В павильоне уже появились люди, до сих пор скрывавшиеся от глаз нашего героя. Ко мне подошла Светлана.
– Ну как? – осведомился я.
– Звук нормальный.
– Я не о том, – засмеялся я.
И она, поняв, тоже засмеялась.
– Все в порядке, Женя.
Взъерошила мне волосы.
– Но еще посмотрим, каким он будет императором.
– Хорошим. Я в него верю.
Кресло с Виктором уже катили в соседний павильон, где был воссоздан интерьер императорской спальни. Там его уложили в кровать, предварительно переодев в ночную рубашку. Гипнотизер ходил по павильону, нервно похрустывая пальцами, и торопил.
– Не надо затягивать! Пора его возвращать!
Я быстро переоделся в костюм гвардейского офицера. «Спальню» уже покинули все посторонние. Оставались: император Павел, я – его адъютант и гипнотизер. Очень скоро Павел начал пробуждаться. Гипнотизер ушел. Мы остались вдвоем.

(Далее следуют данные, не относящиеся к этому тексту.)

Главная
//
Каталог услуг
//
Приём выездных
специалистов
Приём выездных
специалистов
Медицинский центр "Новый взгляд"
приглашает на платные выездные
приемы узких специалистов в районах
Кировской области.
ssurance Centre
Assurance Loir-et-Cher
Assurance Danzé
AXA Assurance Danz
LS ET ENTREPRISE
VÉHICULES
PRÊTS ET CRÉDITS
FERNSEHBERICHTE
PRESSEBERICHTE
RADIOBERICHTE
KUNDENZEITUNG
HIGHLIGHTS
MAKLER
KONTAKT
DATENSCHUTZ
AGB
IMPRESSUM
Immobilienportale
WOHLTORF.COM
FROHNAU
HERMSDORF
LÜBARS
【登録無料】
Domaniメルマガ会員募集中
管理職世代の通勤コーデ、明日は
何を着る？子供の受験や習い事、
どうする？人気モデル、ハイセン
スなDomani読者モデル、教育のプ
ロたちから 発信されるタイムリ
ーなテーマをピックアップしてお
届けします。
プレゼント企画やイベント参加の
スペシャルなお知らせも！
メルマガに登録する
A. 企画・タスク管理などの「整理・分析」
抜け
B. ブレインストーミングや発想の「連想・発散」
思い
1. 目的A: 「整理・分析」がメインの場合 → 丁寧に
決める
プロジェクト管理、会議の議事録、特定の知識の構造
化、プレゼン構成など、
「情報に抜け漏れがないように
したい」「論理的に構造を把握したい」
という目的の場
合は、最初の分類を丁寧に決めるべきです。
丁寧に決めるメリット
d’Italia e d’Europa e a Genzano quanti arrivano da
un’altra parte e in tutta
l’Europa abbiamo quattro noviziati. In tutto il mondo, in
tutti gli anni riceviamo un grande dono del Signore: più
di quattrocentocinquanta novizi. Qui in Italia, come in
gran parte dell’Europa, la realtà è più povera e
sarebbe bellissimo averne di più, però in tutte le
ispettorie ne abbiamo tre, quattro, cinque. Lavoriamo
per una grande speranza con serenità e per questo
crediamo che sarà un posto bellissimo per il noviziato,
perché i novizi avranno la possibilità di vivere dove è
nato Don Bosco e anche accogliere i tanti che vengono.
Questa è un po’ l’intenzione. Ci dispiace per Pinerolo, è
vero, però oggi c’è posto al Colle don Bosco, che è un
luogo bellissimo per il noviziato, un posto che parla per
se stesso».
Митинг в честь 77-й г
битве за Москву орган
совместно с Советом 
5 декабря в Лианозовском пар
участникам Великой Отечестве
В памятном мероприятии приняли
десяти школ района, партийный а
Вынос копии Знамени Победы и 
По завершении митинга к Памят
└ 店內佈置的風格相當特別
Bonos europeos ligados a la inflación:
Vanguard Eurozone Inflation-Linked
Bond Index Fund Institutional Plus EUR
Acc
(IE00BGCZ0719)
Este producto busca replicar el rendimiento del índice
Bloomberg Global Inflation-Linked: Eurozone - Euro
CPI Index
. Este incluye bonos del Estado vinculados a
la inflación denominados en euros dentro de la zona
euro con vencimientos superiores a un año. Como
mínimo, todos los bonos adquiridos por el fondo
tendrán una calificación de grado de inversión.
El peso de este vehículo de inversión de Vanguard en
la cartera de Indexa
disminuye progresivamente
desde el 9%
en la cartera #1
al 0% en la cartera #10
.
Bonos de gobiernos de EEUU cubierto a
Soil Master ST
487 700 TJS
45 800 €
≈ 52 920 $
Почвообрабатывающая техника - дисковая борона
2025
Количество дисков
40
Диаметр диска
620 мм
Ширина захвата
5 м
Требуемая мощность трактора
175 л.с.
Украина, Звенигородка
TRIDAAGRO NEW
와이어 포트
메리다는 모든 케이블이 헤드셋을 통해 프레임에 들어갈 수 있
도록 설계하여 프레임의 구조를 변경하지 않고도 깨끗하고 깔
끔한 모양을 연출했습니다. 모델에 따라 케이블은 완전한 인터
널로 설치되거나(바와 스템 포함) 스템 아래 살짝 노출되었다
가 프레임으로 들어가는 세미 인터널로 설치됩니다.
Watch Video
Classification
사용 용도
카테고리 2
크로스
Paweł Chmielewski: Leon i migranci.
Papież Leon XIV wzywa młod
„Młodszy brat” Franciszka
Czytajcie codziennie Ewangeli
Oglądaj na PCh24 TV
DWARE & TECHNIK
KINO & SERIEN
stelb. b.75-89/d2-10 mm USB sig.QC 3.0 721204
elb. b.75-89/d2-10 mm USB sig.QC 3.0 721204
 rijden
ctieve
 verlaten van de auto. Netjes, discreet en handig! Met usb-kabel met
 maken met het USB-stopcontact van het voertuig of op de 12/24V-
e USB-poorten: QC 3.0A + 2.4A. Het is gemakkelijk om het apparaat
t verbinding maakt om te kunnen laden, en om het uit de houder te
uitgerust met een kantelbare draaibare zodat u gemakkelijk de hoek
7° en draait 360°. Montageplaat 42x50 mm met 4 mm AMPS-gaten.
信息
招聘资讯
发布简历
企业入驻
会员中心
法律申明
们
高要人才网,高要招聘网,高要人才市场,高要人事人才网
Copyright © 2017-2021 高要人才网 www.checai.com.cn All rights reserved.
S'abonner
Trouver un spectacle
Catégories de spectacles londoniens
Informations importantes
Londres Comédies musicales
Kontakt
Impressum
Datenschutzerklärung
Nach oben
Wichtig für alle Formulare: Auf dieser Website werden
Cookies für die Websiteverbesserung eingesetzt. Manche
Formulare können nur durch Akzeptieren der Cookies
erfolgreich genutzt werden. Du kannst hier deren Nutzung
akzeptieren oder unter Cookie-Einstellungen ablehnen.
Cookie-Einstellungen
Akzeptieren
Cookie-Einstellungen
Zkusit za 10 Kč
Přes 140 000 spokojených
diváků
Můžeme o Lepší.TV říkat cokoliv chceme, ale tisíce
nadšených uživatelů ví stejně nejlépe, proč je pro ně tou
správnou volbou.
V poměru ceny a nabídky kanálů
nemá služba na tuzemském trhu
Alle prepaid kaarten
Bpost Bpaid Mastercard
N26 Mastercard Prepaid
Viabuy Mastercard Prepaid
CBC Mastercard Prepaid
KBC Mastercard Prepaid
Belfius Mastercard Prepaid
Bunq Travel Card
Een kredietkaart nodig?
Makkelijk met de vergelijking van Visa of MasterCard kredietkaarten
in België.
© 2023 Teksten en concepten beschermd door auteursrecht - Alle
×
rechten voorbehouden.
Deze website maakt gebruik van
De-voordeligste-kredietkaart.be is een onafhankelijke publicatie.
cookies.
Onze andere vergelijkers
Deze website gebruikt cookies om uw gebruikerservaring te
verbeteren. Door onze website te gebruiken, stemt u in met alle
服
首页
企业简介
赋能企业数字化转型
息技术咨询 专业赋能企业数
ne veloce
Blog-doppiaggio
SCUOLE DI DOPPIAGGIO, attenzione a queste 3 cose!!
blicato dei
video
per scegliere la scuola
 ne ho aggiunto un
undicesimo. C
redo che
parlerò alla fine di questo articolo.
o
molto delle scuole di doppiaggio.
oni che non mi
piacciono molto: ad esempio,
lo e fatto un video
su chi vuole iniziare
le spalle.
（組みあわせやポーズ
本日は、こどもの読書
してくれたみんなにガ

Павел Первый открыл глаза и увидел нависший над ним балдахин. Некоторое время он лежал неподвижно, пытаясь понять, где он находится. Наконец повернул голову и увидел меня. Я щелкнул каблуками. Звякнули шпоры.
– С пробуждением, ваше величество! – елейным голосом произнес я.
Император смотрел на меня с сомнением и подозрительностью.
– Прикажете одеваться? – спросил я.
Павел только сейчас заметил, что на нем ночная рубашка. Я щелкнул пальцами. Опочивальня тотчас наполнилась людьми в расшитых камзолах. С буклей их париков сыпалась взаправдашняя пудра. Они принялись облачать императора в панталоны и мундир, а я между тем, не давая Павлу времени на размышления, уже вводил его в курс государевых дел.
– Посол гешпанский и посол аглицкий просят аудиенции у вашего величества.
Я отвлекся от содержимого сафьяновой папочки и выразительно посмотрел на своего императора.
– Не сегодня, – после некоторого раздумья ответил Павел.
Я видел, что он еще не сориентировался и вряд ли понимает, что происходит вокруг него.
– Несколько указов, ваше величество, ожидают вашей подписи. Указ о беглых крестьянах. Указ о Синоде. Указ о смешении астраханского губернатора.
Я протянул императору папку с указами. Он всмотрелся в аккуратную вязь непонятных для него слов, и что-то в нем, как мне показалось, дрогнуло.
Начал верить, что все происходящее – не сон. А я уже протягивал ему гусиное перо – для подписи. Слуги мешали, и он отстранил их осторожным, совсем не царским, жестом.
– Где подписать? – спросил он у меня.
Подпись поставил там, где я указал. Вывел нетвердой рукой: «Павел». Подумал и добавил: «Первый». Чтоб историки не запутались, наверное. Один указ. Другой. Третий. Когда он поставил последнюю подпись, я быстро выхватил папку у него из-под руки.
– Еще графа Кружилина прошение, – доложил я. – Из Шлиссельбургской крепости пишет, просит ваше величество о снисхождении.
– А что там такое с этим… как его…
– С Кружилиным, ваше величество. К повешению приговорен.
У нашего Павла округлились глаза.
– За что? – спросил он, подумав.
– За казнокрадство, ваше величество.
Павел в нерешительности пожевал губами. И не хотелось вмешиваться в ход событий, случившихся до него и явно без его участия, и в то же время не мог решиться на отказ выслушать доводы приговоренного к смерти.
– Когда?
– Что когда, ваше величество?
– Повесить его когда должны?
– Завтра, ваше величество. В аккурат после захода солнца.
Павел обвел взглядом мельтешащих вокруг слуг, скорбно взглянул на меня и, по-моему, вздохнул. Наверное, хотел о чем-то спросить, да при посторонних не решался.
– Ладно, позже напомнишь, – принял он решение.
Я мысленно поаплодировал ему. Он оказался не черствым и не кровожадным правителем.